Exercices proposés:
1/ Répondez aux questions suivantes à partir de l'extrait sur la négociation salariale.
(a) Quelle est la motivation principale de plus de la moitié des Européens ?
(b) D'après ALTERNEGO, quel pourcentage des Français n'osent pas aborder le sujet ?
(c) À quels deux types de négociation la négociation salariale est-elle opposée ?
2/ Rédigez la suite de l'extrait sur la négociation salariale, en reprenant après sa dernière phrase.

Extrait:
Devant l’amour de son métier, la dévotion à son entreprise, la conscience professionnelle ou les perspectives d’évolution, le salaire reste la motivation principale de plus de la moitié des européens. Pourtant, la négociation d’une augmentation ou d’une prime est toujours vécue comme un exercice particulièrement périlleux et stressant : selon le cabinet de conseil en organisation, expert des questions sociales ALTERNEGO, 48% des Français n’osent pas aborder le sujet, ce chiffre s’élevant même à 54% pour les 20-35 ans. Alors, pourquoi cette auto-censure ?
Réclamer un geste financier n’est pas anodin ! Et cette démarche peut se révéler intimidante pour plusieurs raisons : pudeur, peur du conflit ou de se confronter à notre valeur, manque de confiance, rapport tabou à l’argent… Bien que toutes ses raisons soient fondées, la négociation salariale reste sans doute l’une des négociations les plus délicates pour la simple raison que, contrairement à une négociation d’embauche ou de départ, vous demeurez en lien avec votre entreprise une fois la discussion passée. Il est donc important de bien préparer le rendez-vous avec votre manager pour mettre toutes les chances de votre côté et garder une bonne relation avec votre entreprise.

Enregistrements issus d'une source de données

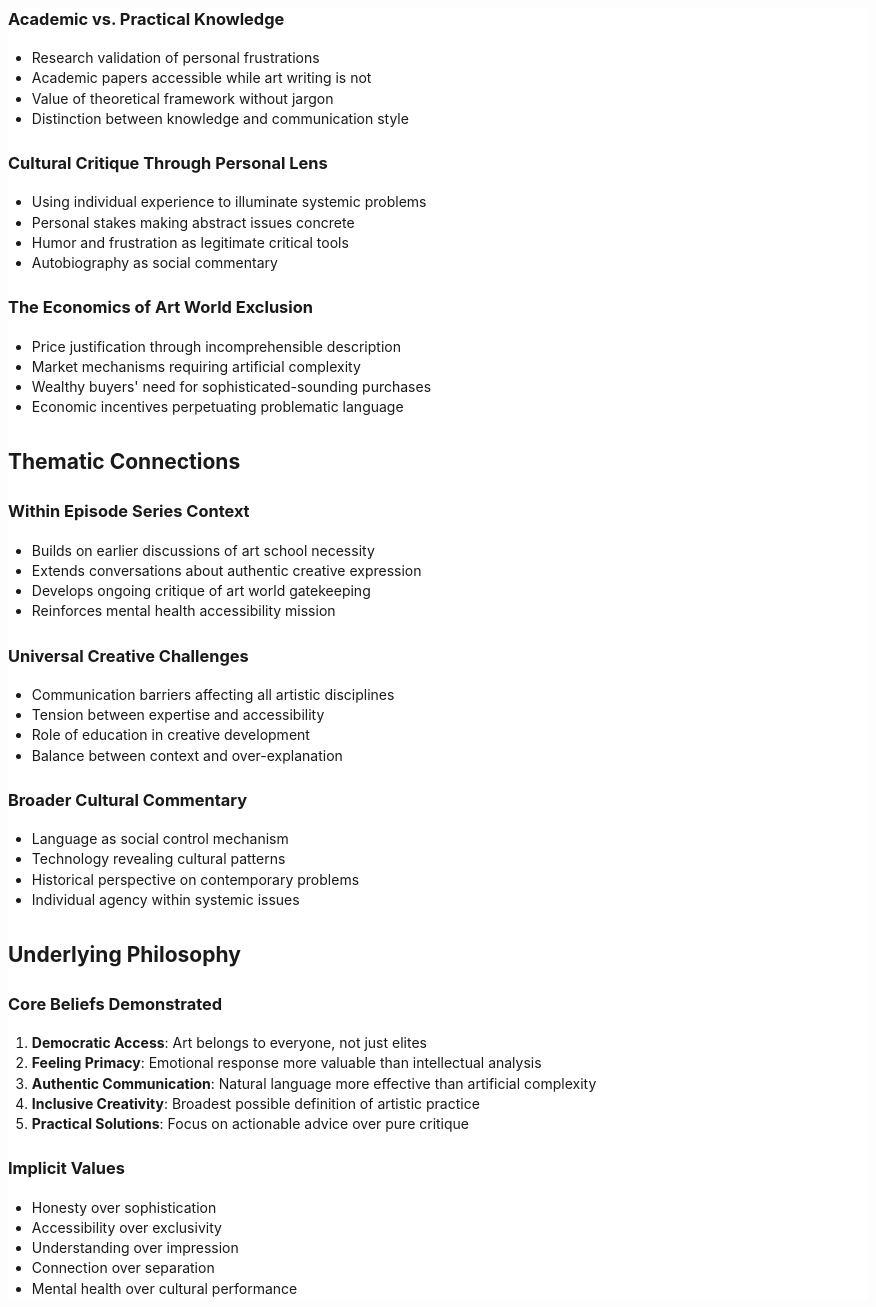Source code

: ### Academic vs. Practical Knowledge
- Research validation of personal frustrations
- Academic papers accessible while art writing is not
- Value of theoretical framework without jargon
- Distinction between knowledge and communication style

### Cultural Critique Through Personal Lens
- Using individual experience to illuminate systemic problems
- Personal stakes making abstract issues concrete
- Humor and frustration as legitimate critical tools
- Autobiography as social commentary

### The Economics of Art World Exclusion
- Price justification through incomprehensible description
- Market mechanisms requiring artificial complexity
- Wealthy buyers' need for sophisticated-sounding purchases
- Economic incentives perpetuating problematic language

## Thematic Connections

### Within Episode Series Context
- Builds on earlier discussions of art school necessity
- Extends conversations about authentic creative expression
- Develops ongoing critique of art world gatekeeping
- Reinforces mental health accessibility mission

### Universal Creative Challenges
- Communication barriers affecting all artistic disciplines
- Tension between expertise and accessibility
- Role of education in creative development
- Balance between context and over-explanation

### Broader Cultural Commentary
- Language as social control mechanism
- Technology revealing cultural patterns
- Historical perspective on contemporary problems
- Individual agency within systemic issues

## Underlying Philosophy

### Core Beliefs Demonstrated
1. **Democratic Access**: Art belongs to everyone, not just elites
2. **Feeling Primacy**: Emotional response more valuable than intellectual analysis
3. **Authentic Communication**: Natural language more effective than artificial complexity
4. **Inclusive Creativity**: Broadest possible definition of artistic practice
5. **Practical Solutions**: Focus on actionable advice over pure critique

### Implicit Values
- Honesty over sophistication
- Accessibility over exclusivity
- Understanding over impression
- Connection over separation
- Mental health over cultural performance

Corrigé:
1/
(a) Le salaire.
(b) 48 %.
(c) À la négociation d'embauche et à la négociation de départ.

2/
Comment aborder cette négociation pour atteindre votre objectif ? Comment anticiper les points épineux et l’après discussion ? Que faut-il éviter ?
Préparer factuellement sa négociation de salaire
Selon une étude Indeed de 2019, 75% des Français appréhendent davantage de demander une augmentation que de demander leur conjoint(e) en mariage. Seuls 7% des répondants expriment une grande confiance en leur valeur pour l’entreprise au moment de négocier leur futur salaire. Alors, comment faire pour se sentir plus confiant face à votre manager lors de la fameuse discussion ?
Pour aborder sereinement le sujet, il est important de faire votre “homework”. Car de la même manière qu’un entretien d’embauche se prépare en amont, une négociation salariale requiert un minimum de travail : vous devez maîtriser le sujet et ce que vous demandez à votre employeur.
a) Prenez d’abord le temps de vous auto-évaluer.
Listez ce que vous avez accompli et réalisé cette dernière année qui aurait participé à la performance de l’entreprise et assurez-vous d’être en position de force pour négocier. Un conseil : restez-en aux faits objectifs et éloignez tout sentiment. Pour appuyer votre argumentation, donnez des preuves de votre investissement et de vos bons résultats : chiffres, data, documentation… tout ce qui pourrait vous aider à mesurer votre performance.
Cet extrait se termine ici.